I agree with Christine, every child is VERY different. We are on number 3 now (our last - thank God LOL) and she sounds like their number 4 . . . don't get me wrong, we adore her, but she is completely exhausting. Some kids are simply too demanding, stubborn, strong-willed, sensitive etc etc to benefit from "cry it out" while others who are a bit more laid back will gain from it. I think it's important to look at each child's individual personality when choosing a sleeping training method. Oh, and just a handy tip, never try sleeping training when they are teething, it's simply not the right time (pain should be tended to not ignored) and they (obviously) become more needy.

Anonymous said...

About Weissbluth, he says early bedtimes are necessary because young children are natural "early risers" so in order to get their full 12 hours of sleep at night, parents MUST put their infants, toddlers, and preschoolers to bed between 5:30PM and 6:30PM.

I call BS on that one because I find out that Asian kids often go to bed between 10PM and midnight and often make up for it by sleeping in until 9AM to 10AM AND taking an extra long nap (3-4 hours) during the afternoon and still having the same total hours of sleep as the "Caucasian children" who are put on Weissbluth's rigid schedule.

I work mostly for Asian families and was first alarmed by toddlers staying up til midnight but now I see that they turn out well adjusted and still get plenty of sleep. IMO, Weissbluth is making a lot of money marketing on parents' fears telling them they cannot keep their child up past 6PM and that if they don't stick to his schedule, their child will become sleep deprive monsters.

christine said...

Asian kids somehow genetically stay up later? I've never heard of that one.

My kids did go to bed early- by 7 pm- and woke at 7 am. Nap after lunch... not too long. Really worked out great. Parents are entitled to a few hours of kid free time in the evening, don't you think? Well, the fussy number 4 had some late nights but we managed to get her on track by age three.

That being said, my kids are all grown up now. But, having lived in the house of schedules and not too much deviation from the norm, they are actually a little nutty.... for instance, if my 17 year old (fussy #4) eats breakfast at 10 am, she will naturally ask what we have for lunch at noon because in the world she has always lived in, noon is lunchtime. Also, at the dinner table, the two kids who are still at home will naturally sit in the seats they have always occupied. If someone is missing at dinnertime, it is not uncommon for there to be one person at one end of the table and one way down at the other... they can't sit closer in an "unassigned" seat. Funny, huh? Since I watch teenagers sleep til noon (NOT on the "schedule") I feel like we aren't still on a regimented schedule but in some respects- they do.

MissMannah said...

Christine, Kat didn't say anything about genetics. She was talking about culture.

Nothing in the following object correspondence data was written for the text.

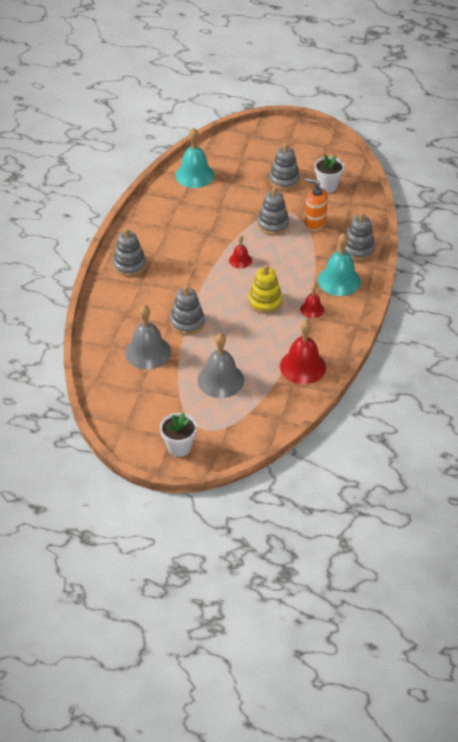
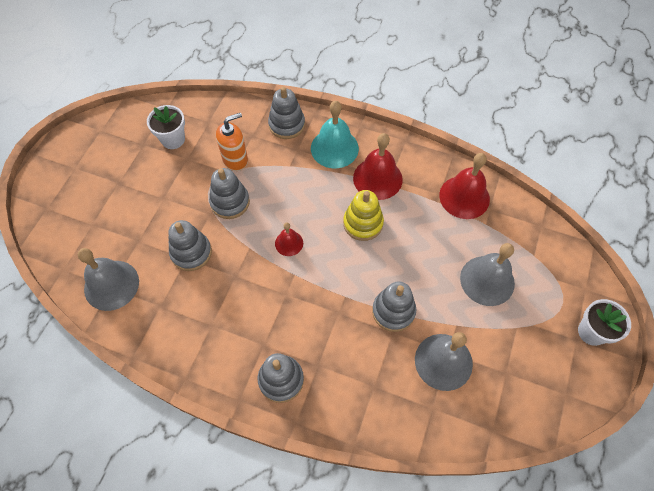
camera: 85 degrees left, 15 degrees up
turquoise bell [175,128,214,188] -> grey bell [78,248,139,311]
grey stacking toy [269,143,300,190] -> grey stacking toy moved to [168,220,212,271]
red bell [300,284,324,318] -> red bell [353,133,403,200], size x1.84
orange soap dispenser [304,178,328,231] -> orange soap dispenser turned 150 degrees counterclockwise [216,113,248,171]

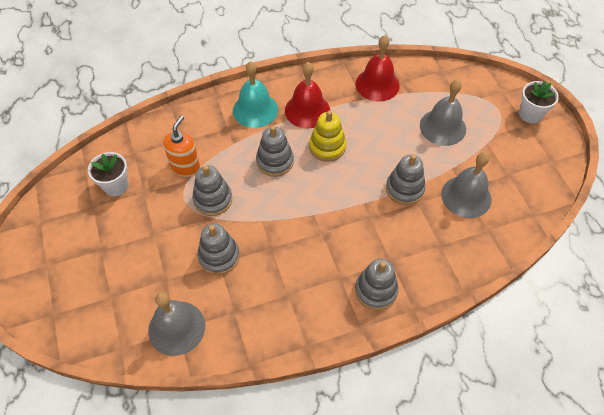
camera: 40 degrees left, 5 degrees down
grey stacking toy [268,87,305,139] -> grey stacking toy moved to [256,126,294,177]
red bell [275,222,303,256] -> none

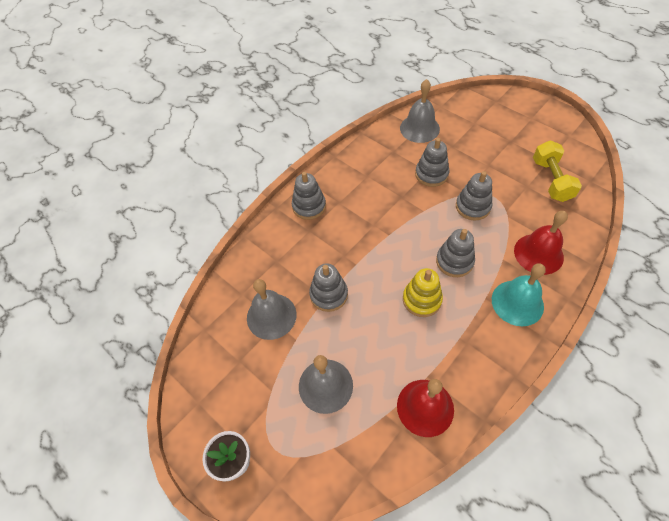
camera: 155 degrees right, 0 degrees up
white flower pot [88,152,128,196] -> yellow dumbbell [533,141,582,202]
orange soap dispenser [163,116,200,177] -> none
red bell [285,62,330,129] -> red bell moved to [514,211,568,275]

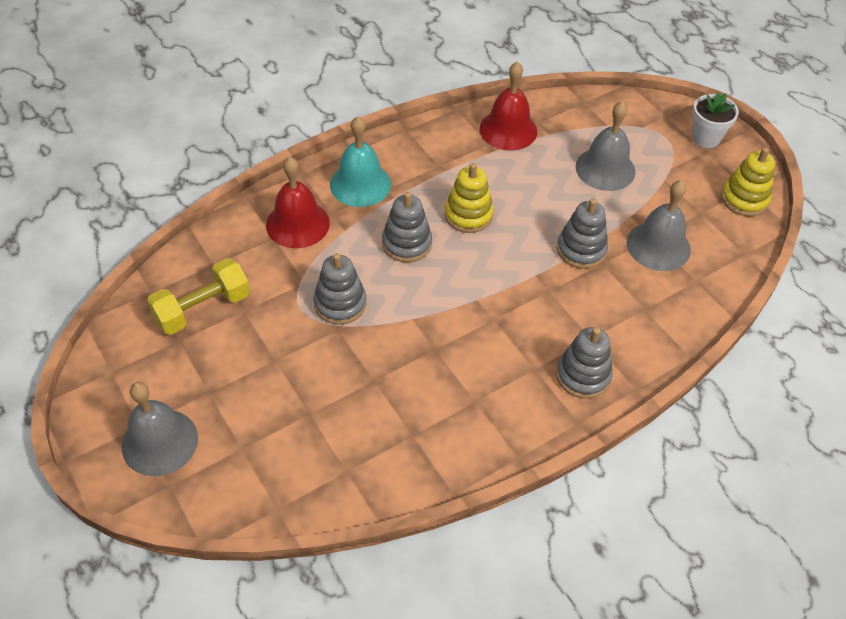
camera: 170 degrees left, 5 degrees down
grey bell [400,79,440,143] -> grey bell moved to [122,382,198,476]
grey stacking toy [415,138,449,187] -> none
yellow dumbbell [533,141,582,202] -> yellow dumbbell turned 45 degrees clockwise [147,258,250,335]
none -> yellow stacking toy [721,147,775,216]

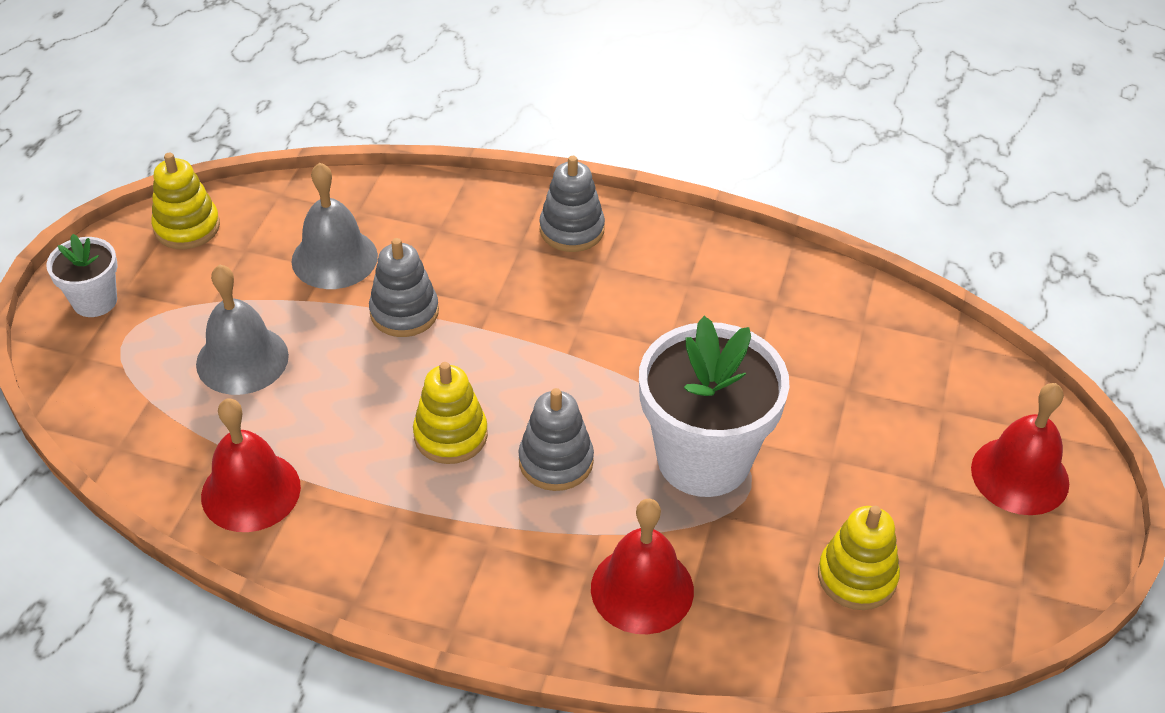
camera: 130 degrees left, 5 degrees down
grey bell [122,382,198,476] -> red bell [971,383,1069,515]
yellow dumbbell [147,258,250,335] -> yellow stacking toy [818,506,900,610]
grey stacking toy [313,253,366,325] -> white flower pot [639,316,790,497]
turquoise bell [330,116,391,207] -> none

I have never had to help sleep-train a charge because the only job I've had working nights was for a 4-year old. Interestingly, that family was Indian, but the boy went to sleep promptly between 8 and 8:30 every night. He was up by 7 every morning and took a 2-3 hour nap every afternoon.

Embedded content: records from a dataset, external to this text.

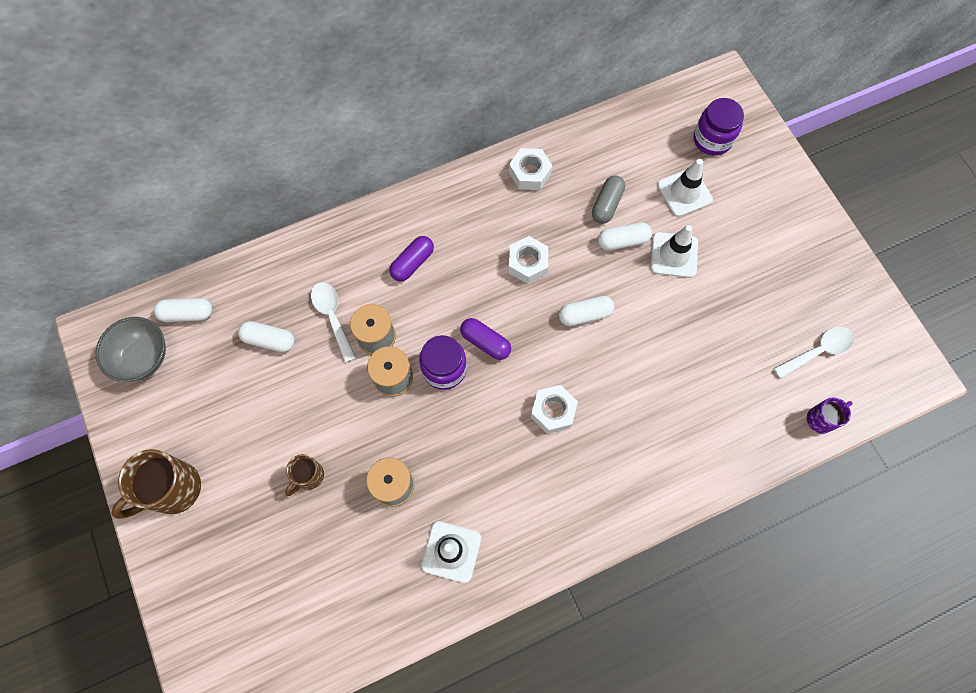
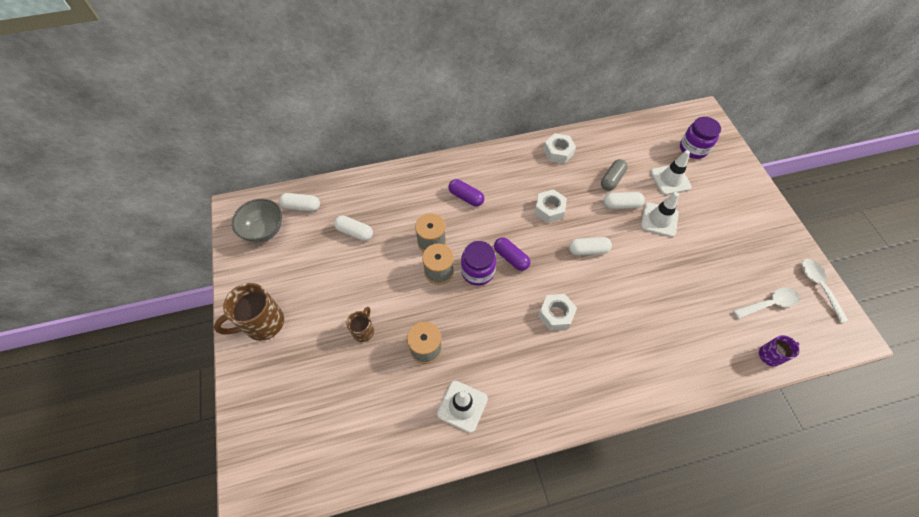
camera: 10 degrees right, 10 degrees down
brown mug [285,454,324,496] -> brown mug turned 150 degrees clockwise [346,307,374,342]
white spoon [311,282,356,363] -> white spoon moved to [802,259,849,323]
purple capsule [389,236,434,281] -> purple capsule turned 75 degrees clockwise [448,179,484,206]

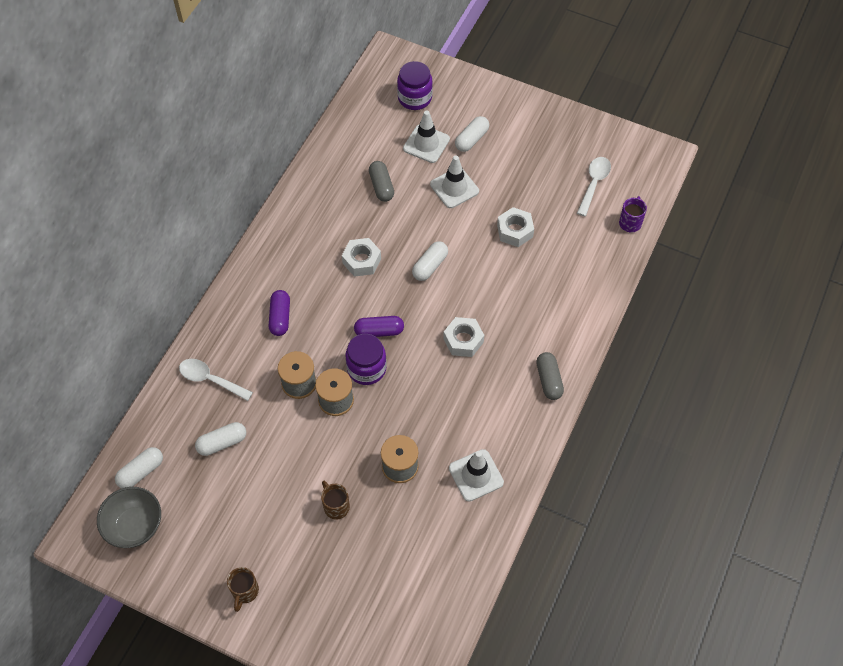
camera: 50 degrees left, 0 degrees up
brown mug [214,283,284,341] -> brown mug [227,567,259,612], size x0.55
purple capsule [448,179,484,206] -> purple capsule turned 75 degrees counterclockwise [269,290,290,336]
white nut [543,133,576,164] -> white nut moved to [497,207,534,247]
white capsule [603,192,645,209] -> white capsule moved to [455,116,489,152]
white spoon [802,259,849,323] -> white spoon moved to [179,359,253,401]
none -> grey capsule [536,352,564,400]

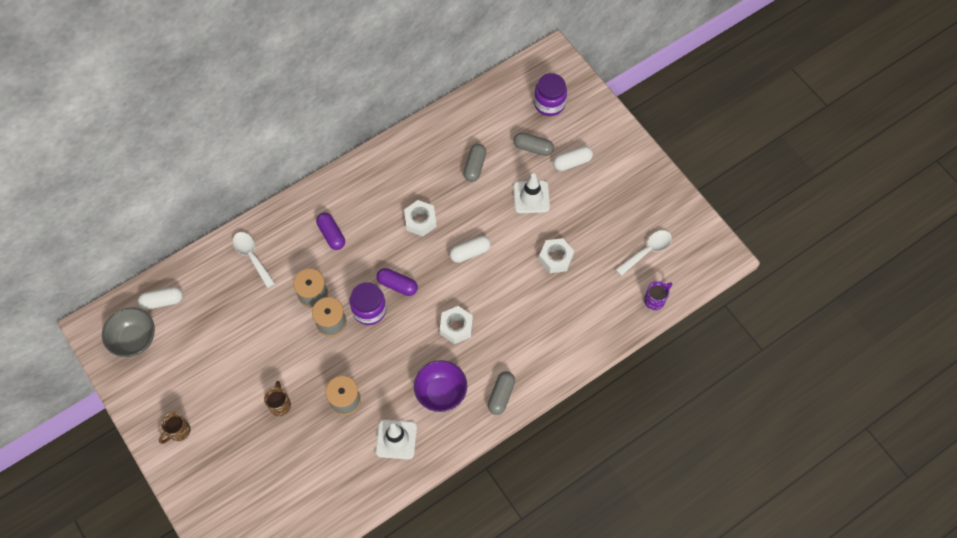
camera: 30 degrees right, 5 degrees up
white capsule [195,422,246,456] -> none
purple capsule [269,290,290,336] -> purple capsule turned 60 degrees counterclockwise [316,213,345,250]
white traffic cone [403,111,450,163] -> grey capsule [513,132,554,156]
none -> purple bowl [414,360,467,412]

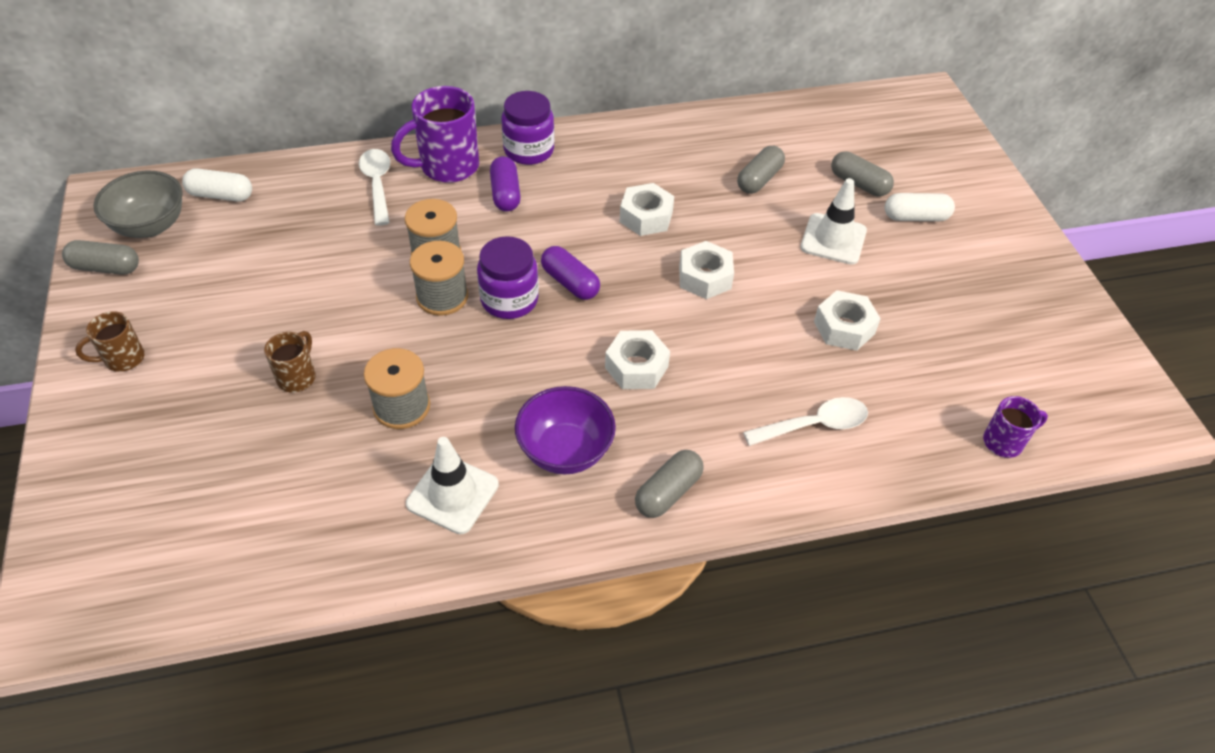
camera: 20 degrees right, 15 degrees down
white capsule [450,236,491,263] -> white nut [679,241,734,299]
purple jar [534,73,567,116] -> purple jar moved to [501,91,555,165]
white spoon [616,230,672,276] -> white spoon moved to [743,397,868,446]
none -> grey capsule [62,240,139,275]
none -> purple mug [391,86,479,183]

My other family I worked for, I wish I could have helped sleep train because the kids were awful, but only at night. They were great nappers for me, the baby had one hour every morning and two hours every afternoon and the toddler took about 2 hours every afternoon, always around the same time. But the parents were so inconsistent because they hated the sound of their kids crying so all four of them slept in the same bed every night and sometimes the kids would be up until 10 or so depending on when mom and dad went to bed. They got up when I got there at 8am and were great for me and went to sleep easily in their own beds, no struggles. Why? Because I told them they had to. I think parents just have to lay down the law and not be afraid of the sound of crying. Babies are going to cry, get over it.

Let's just hope I can keep up with that attitude after I have my own kids.